Der etwa einjährige, weibliche Wolf wurde bei Malschwitz an einem Straßengraben der Kreisstraße zwischen Lömischau und Halbendorf entdeckt. Der Fundort liegt im Biosphärenreservat Oberlausitzer Heide- und Teichlandschaft, im Bereich des Daubaner Wolfsterritoriums, berichtet das Kontaktbüro Wolfsregion Lausitz. Um die genaue Todesursache festzustellen, wurde der Kadaver ins Leibniz Institut für Zoo- und Wildtierforschung Berlin (IZW) gebracht und dort untersucht. Dabei stellten die Wissenschaftler fest, dass der Grauhund geschossen worden war.

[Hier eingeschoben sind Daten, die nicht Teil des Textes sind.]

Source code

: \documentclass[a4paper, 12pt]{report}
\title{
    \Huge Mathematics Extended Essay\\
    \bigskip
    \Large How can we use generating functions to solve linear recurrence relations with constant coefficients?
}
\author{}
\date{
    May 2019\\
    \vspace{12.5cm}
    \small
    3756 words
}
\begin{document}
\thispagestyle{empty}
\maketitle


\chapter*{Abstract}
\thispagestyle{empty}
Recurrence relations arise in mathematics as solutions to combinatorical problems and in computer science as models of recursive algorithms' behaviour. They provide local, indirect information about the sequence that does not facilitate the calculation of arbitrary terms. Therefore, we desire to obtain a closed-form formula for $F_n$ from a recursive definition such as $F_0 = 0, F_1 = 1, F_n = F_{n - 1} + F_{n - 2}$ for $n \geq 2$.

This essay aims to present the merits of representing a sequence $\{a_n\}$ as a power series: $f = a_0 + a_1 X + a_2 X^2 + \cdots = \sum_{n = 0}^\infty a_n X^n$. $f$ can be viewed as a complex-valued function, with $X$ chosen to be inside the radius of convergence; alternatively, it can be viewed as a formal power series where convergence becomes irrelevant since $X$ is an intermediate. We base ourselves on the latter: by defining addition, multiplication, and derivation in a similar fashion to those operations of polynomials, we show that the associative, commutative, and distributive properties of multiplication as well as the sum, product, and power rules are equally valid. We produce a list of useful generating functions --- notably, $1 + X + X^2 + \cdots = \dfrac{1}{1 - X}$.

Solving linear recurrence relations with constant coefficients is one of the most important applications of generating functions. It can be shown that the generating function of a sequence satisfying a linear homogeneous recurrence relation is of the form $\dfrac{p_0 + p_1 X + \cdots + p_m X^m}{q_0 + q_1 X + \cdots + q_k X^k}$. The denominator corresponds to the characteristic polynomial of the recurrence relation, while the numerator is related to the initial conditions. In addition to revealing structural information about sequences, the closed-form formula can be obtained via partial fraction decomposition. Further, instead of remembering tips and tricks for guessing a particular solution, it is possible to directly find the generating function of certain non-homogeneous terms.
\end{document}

Die Polizei ist auf der Suche nach Zeugen. Wer hat auffällige Personen oder Fahrzeuge in dem Bereich beobachtet, die mit der Tat in Verbindung stehen könnten? Hinweise nimmt die Direktion Görlitz, Tel. 03581 468 224, oder jede andere Dienststelle entgegen.

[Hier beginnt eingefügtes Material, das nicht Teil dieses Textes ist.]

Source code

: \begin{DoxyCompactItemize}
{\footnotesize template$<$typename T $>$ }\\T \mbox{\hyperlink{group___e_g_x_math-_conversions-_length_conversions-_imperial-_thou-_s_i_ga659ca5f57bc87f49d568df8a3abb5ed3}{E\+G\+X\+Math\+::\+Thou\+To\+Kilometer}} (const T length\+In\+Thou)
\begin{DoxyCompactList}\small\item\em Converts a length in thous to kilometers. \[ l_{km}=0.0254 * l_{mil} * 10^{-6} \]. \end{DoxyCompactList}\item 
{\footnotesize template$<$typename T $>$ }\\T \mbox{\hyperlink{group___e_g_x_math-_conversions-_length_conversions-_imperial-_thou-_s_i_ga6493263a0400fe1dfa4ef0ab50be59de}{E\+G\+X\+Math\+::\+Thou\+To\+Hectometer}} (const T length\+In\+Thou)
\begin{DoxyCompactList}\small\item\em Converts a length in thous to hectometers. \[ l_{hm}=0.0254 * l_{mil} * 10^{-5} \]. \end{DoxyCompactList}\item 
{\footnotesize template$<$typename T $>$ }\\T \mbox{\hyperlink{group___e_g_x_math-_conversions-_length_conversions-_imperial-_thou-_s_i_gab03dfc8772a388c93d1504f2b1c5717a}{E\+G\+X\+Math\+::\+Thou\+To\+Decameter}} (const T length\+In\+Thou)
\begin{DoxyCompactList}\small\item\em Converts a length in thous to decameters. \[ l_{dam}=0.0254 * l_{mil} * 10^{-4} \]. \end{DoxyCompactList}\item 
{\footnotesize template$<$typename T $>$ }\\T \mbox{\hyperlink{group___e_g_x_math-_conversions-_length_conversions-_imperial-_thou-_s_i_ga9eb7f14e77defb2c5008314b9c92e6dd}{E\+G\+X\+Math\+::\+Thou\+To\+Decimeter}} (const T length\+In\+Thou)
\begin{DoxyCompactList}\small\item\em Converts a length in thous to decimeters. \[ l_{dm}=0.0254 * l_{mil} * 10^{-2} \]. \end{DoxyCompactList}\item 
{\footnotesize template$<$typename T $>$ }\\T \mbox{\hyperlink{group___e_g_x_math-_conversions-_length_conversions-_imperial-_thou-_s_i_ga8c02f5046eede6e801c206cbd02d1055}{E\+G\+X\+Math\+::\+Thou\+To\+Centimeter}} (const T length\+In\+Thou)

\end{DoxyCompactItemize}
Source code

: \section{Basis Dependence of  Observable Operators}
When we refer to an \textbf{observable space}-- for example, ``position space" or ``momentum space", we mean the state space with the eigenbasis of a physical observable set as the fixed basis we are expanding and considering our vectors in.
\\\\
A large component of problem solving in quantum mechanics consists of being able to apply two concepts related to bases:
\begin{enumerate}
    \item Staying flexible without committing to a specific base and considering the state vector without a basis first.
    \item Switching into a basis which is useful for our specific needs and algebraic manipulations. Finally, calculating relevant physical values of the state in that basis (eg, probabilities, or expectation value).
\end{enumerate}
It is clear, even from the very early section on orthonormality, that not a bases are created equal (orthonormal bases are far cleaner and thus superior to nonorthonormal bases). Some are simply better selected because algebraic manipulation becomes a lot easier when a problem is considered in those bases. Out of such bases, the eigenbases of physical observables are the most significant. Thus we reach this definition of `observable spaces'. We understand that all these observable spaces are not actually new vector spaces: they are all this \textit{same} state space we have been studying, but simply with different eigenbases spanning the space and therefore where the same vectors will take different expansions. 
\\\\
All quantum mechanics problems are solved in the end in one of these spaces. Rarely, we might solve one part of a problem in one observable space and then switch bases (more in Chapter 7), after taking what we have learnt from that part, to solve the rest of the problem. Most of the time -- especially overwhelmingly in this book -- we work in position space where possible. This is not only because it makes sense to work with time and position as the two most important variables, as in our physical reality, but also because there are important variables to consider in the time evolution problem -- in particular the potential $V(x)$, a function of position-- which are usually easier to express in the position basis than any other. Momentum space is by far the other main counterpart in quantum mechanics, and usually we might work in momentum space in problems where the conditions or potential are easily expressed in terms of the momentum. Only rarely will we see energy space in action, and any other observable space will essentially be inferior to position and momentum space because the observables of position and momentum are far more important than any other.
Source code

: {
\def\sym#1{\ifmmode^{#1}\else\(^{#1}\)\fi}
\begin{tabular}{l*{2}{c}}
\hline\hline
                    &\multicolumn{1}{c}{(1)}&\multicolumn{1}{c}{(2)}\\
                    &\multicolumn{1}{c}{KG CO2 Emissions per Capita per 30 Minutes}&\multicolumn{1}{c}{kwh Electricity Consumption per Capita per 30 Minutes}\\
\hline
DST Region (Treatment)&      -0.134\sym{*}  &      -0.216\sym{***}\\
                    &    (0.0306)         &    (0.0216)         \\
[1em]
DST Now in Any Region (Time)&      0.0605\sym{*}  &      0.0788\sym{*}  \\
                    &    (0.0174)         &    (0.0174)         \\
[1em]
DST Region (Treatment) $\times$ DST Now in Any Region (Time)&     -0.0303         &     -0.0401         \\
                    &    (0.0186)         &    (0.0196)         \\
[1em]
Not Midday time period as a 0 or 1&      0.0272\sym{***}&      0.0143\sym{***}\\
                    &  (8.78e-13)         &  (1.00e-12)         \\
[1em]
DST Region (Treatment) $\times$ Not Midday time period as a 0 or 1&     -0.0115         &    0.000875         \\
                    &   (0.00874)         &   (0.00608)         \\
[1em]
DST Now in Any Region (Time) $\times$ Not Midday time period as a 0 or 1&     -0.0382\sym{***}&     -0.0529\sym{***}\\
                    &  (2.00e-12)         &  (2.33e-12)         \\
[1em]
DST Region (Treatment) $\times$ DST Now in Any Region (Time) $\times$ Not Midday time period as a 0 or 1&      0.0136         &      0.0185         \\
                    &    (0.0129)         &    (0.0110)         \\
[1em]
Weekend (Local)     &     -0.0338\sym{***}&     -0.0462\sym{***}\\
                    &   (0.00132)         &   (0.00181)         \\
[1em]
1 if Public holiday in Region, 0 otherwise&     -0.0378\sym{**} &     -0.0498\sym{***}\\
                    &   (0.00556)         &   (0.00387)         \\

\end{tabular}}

Seit 2000 wurden somit in Sachsen fünf Wölfe geschossen. Täter konnten bisher in keinem einzigen Fall ermittelt werden. Der Landesjagdverband sowie der Deutsche Jagdverband verurteilen diese Taten aufs Schärfste und warnen gleichzeitig vor vorschnellen Schuldzuweisungen. Ebenso machen die Verbände deutlich, dass diese Straftaten gegen europäisches Recht, gegen das Bundesnaturschutzgesetz und gegen das sächsische Jagdgesetz verstoßen.

Nachweise in Bayern

Dauerhafte Rückkehr in den Freistaat? Dieser Wolf wurde im Mai 2014 im Allgäu nachgewiesen. Foto: LfU

Bei dem Ende Mai südlich von Oberstdorf nachgewiesenen Wolf (wir berichteten hier) handelt es sich um dasselbe Männchen, das gut eine Woche zuvor bei Lech im österreichischen Vorarlberg nachgewiesen wurde. Das ergab ein Abgleich der neuesten Ergebnisse der vom Landesamt für Umwelt (LfU) in Auftrag gegebenen genetischen Analysen mit den Daten aus Vorarlberg. Gleichzeitig ist dadurch klar, dass es sich nicht um dasselbe Tier handelt, das Ende März im Inntal zwischen Oberaudorf und Brannenburg im Kreis Rosenheim nachgewiesen wurde. Weitere Analysen zur genauen Abstammung des Tieres stehen noch aus. Seit dem Beleg im Oberallgäu gibt es keine weiteren Nachweise auf einen Wolf in Bayern.